其中，cat is useful for producing output in user-defined functions.

** create test submission**
最终的预测值是根据不同的 data folds（根据 cross validation 分成了若干 data folds）适用的不同 model 而生成的预测值的平均值，并写入 .csv 文件。

test_gbm_yhat <- predict(gbm_mdl,newdata = L0FeatureSet1$test$predictors,type = "raw")
gbm_submission <- cbind(Id=L0FeatureSet1$test$id,SalePrice=exp(test_gbm_yhat))  
write.csv(gbm_submission,file="gbm_sumbission.csv",row.names=FALSE)

2.3 xgboost model

xgboost model 的流程、算法和 gbm model 相同，具体解释不再赘述，仅将主要流程和语法列举如下：

set caret training parameters

CARET.TRAIN.PARMS <- list(method="xgbTree")   
CARET.TUNE.GRID <-  expand.grid(nrounds=800, 
                            max_depth=10, 
                            eta=0.03, 
                            gamma=0.1, 
                            colsample_bytree=0.4, 
                            min_child_weight=1)
MODEL.SPECIFIC.PARMS <- list(verbose=0)

** model specific training parameter**

CARET.TRAIN.CTRL <- trainControl(method="none",
                             verboseIter=FALSE,
                             classProbs=FALSE)
CARET.TRAIN.OTHER.PARMS <- list(trControl=CARET.TRAIN.CTRL,
                       tuneGrid=CARET.TUNE.GRID,
                       metric="RMSE")

generate Level 1 features

xgb_set <- llply(data_folds,trainOneFold,L0FeatureSet2)

final model fit

xgb_mdl <- do.call(train, c(list(x=L0FeatureSet2$train$predictors,y=L0FeatureSet2$train$y),
             CARET.TRAIN.PARMS,
             MODEL.SPECIFIC.PARMS,
             CARET.TRAIN.OTHER.PARMS))

CV Error Estimate

cv_y <- do.call(c,lapply(xgb_set,function(x){x$predictions$y}))
cv_yhat <- do.call(c,lapply(xgb_set,function(x){x$predictions$yhat}))
rmse(cv_y,cv_yhat)
cat("Average CV rmse:",mean(do.call(c,lapply(xgb_set,function(x){x$score}))))

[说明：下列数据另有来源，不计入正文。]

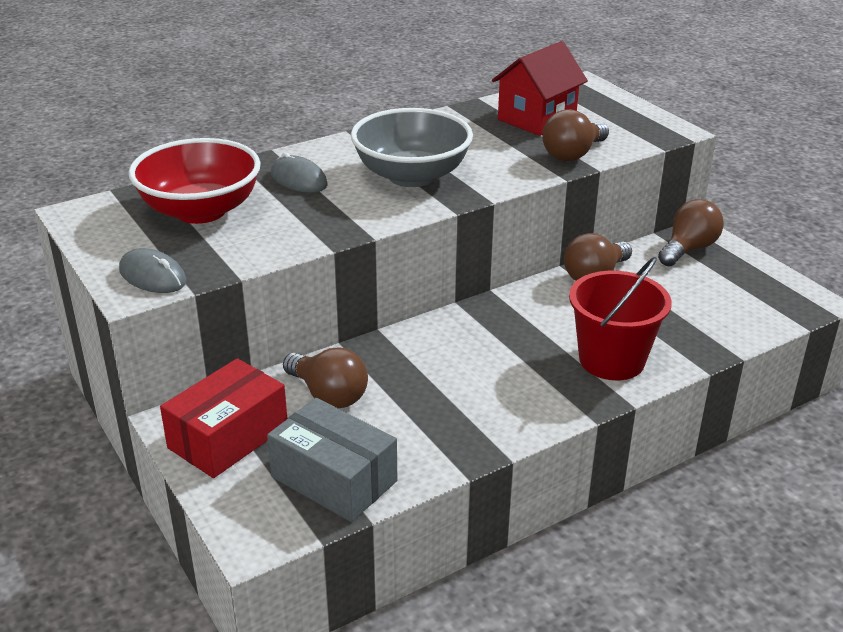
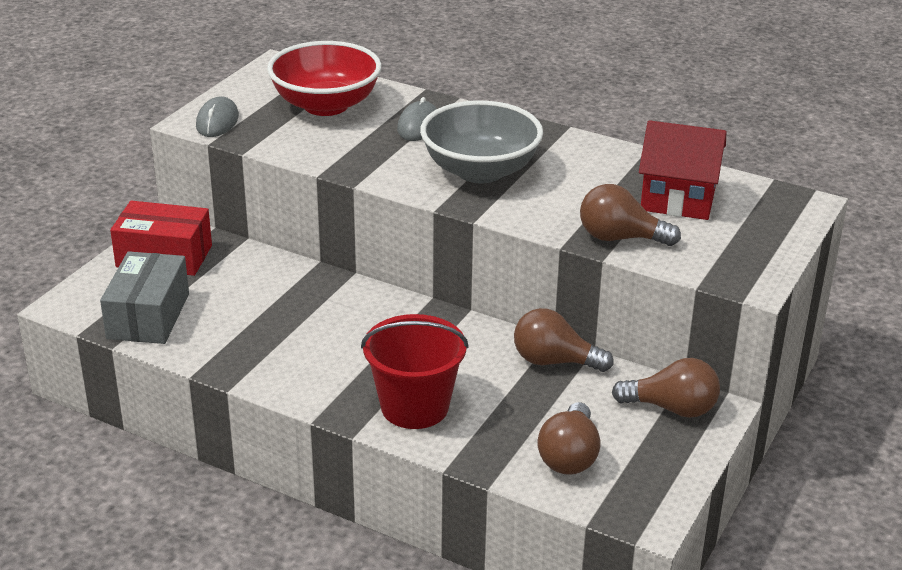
camera: 60 degrees right, 0 degrees up
(328, 395) = (246, 280): brown light bulb -> brown light bulb (569, 456)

** create test submission**

test_xgb_yhat <- predict(xgb_mdl,newdata = L0FeatureSet2$test$predictors,type = "raw")
xgb_submission <- cbind(Id=L0FeatureSet2$test$id,SalePrice=exp(test_xgb_yhat))
write.csv(xgb_submission,file="xgb_sumbission.csv",row.names=FALSE)

2.4 ranger model

ranger model 的流程、算法和 xgboost、gbm model 相同，具体解释不再赘述，仅将主要流程和语法列举如下：

set caret training parameters

CARET.TRAIN.PARMS <- list(method="ranger")   
CARET.TUNE.GRID <-  expand.grid(mtry=2*as.integer(sqrt(ncol(L0FeatureSet1$train$predictors))))
MODEL.SPECIFIC.PARMS <- list(verbose=0,num.trees=500)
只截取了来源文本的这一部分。